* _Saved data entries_
------------------------------------------------------------------------

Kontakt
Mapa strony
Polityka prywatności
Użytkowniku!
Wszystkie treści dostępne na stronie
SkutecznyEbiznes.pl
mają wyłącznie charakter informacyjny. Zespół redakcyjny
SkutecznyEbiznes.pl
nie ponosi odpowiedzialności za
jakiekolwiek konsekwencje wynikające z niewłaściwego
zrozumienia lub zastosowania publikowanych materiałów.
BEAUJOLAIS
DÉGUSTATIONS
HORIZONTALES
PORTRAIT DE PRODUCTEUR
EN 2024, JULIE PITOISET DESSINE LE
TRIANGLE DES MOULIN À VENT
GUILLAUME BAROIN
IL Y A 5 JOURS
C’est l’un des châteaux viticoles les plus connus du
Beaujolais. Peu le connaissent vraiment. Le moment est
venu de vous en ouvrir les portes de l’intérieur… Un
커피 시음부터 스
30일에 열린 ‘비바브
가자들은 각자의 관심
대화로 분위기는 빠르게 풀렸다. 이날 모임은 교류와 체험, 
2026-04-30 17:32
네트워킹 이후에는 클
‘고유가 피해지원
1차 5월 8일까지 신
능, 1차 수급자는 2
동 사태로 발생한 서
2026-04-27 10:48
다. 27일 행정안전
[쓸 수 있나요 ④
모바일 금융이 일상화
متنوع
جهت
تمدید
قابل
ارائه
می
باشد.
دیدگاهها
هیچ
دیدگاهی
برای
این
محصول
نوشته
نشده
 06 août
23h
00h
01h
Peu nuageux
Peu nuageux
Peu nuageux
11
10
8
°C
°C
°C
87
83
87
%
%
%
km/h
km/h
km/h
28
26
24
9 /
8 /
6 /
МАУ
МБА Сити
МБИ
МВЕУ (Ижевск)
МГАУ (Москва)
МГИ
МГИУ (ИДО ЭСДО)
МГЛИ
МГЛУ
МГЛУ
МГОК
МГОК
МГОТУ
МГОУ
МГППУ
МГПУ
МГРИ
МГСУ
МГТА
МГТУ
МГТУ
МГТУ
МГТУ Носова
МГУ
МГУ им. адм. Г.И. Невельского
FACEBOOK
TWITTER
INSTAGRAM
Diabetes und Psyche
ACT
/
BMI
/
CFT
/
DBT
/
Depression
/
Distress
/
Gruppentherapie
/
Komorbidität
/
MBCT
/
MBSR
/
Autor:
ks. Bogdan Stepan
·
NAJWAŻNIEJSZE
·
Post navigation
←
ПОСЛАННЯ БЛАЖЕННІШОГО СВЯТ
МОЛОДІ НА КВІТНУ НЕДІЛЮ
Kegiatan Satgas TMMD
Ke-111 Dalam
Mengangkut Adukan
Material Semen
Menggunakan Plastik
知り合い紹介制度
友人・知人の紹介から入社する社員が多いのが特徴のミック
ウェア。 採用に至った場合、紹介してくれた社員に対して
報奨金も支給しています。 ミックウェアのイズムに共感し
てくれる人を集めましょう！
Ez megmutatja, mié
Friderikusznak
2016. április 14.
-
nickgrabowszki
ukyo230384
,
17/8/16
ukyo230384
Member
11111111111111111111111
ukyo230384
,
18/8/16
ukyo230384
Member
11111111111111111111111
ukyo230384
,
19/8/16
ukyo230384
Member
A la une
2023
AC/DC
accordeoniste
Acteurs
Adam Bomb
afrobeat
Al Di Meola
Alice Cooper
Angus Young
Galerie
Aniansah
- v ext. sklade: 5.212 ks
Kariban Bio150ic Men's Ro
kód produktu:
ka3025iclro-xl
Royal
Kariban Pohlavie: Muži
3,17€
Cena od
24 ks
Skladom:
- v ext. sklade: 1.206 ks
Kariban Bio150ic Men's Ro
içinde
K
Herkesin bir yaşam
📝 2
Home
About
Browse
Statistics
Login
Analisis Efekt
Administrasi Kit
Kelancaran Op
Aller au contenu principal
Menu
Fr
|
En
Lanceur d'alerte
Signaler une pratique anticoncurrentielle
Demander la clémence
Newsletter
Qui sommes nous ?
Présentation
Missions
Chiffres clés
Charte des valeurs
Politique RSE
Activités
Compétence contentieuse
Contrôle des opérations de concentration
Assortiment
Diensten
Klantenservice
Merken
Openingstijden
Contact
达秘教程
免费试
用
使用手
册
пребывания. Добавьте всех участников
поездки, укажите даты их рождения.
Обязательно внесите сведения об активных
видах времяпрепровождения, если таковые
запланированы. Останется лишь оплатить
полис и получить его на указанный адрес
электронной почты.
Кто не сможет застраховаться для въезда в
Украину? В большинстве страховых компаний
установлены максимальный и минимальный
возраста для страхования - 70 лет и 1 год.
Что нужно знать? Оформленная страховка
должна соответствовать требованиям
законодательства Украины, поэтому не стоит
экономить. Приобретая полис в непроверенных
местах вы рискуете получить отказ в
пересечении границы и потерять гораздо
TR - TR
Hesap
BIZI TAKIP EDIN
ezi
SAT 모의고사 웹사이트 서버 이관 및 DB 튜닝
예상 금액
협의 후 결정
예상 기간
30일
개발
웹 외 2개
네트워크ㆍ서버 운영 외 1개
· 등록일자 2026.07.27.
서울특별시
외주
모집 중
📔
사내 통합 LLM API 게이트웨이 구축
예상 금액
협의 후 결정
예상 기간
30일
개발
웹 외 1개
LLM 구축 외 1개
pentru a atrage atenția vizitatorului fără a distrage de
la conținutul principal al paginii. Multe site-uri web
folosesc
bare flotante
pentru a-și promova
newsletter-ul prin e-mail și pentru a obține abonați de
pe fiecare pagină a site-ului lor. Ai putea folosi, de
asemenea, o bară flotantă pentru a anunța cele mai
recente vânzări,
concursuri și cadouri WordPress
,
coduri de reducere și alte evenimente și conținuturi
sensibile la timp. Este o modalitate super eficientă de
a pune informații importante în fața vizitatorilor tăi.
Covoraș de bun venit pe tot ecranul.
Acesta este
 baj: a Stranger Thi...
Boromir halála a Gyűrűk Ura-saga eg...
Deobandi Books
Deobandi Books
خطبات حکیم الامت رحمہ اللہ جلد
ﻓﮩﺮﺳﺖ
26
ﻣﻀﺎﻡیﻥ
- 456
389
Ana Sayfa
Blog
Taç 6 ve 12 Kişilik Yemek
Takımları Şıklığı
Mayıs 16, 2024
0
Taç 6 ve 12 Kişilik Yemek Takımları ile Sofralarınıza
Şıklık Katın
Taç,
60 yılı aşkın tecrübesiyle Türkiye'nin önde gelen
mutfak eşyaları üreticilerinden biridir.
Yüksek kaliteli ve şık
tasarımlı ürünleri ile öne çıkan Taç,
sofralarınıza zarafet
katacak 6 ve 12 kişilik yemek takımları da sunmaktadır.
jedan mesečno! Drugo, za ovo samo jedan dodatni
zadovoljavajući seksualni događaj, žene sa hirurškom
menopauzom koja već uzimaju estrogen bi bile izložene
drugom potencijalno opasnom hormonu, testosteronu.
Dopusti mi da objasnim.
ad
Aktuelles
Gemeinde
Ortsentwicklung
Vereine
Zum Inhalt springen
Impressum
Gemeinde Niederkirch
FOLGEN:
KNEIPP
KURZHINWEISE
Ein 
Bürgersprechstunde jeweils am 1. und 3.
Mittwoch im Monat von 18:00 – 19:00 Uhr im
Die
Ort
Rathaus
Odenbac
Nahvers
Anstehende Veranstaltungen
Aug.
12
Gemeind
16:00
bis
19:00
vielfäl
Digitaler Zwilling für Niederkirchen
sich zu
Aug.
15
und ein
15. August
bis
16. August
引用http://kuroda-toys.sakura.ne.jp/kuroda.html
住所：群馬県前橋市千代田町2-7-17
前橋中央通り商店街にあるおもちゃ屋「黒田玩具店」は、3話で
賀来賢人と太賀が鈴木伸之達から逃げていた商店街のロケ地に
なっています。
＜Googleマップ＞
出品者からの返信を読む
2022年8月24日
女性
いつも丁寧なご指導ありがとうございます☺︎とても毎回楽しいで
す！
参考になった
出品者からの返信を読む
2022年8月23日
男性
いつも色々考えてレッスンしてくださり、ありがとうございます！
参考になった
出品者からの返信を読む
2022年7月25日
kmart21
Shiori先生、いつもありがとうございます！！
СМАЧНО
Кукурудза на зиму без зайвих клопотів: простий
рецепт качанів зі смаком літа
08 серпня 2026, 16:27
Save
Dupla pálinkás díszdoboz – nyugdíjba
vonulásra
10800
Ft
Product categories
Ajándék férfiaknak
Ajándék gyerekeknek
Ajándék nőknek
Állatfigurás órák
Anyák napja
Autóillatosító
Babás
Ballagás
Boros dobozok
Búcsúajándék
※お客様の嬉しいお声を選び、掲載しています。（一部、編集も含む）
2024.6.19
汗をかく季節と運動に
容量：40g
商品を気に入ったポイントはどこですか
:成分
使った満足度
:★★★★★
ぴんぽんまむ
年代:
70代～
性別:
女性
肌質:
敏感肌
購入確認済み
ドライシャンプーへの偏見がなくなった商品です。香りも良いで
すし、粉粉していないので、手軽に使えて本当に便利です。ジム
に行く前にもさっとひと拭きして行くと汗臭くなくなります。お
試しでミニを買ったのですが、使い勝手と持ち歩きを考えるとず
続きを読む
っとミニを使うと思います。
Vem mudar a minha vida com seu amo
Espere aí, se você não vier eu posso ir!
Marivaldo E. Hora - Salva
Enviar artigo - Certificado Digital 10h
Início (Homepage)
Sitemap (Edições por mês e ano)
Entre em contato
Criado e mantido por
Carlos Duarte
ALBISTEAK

------------------------------------------------------------------------

* _PROBLEM_
Copy out, unchanged, every line from the start of the material through the line containing "jakiekolwiek konsekwencje wynikające".

* _OUTPUT OF THE EXERCISE_
Kontakt
Mapa strony
Polityka prywatności
Użytkowniku!
Wszystkie treści dostępne na stronie
SkutecznyEbiznes.pl
mają wyłącznie charakter informacyjny. Zespół redakcyjny
SkutecznyEbiznes.pl
nie ponosi odpowiedzialności za
jakiekolwiek konsekwencje wynikające z niewłaściwego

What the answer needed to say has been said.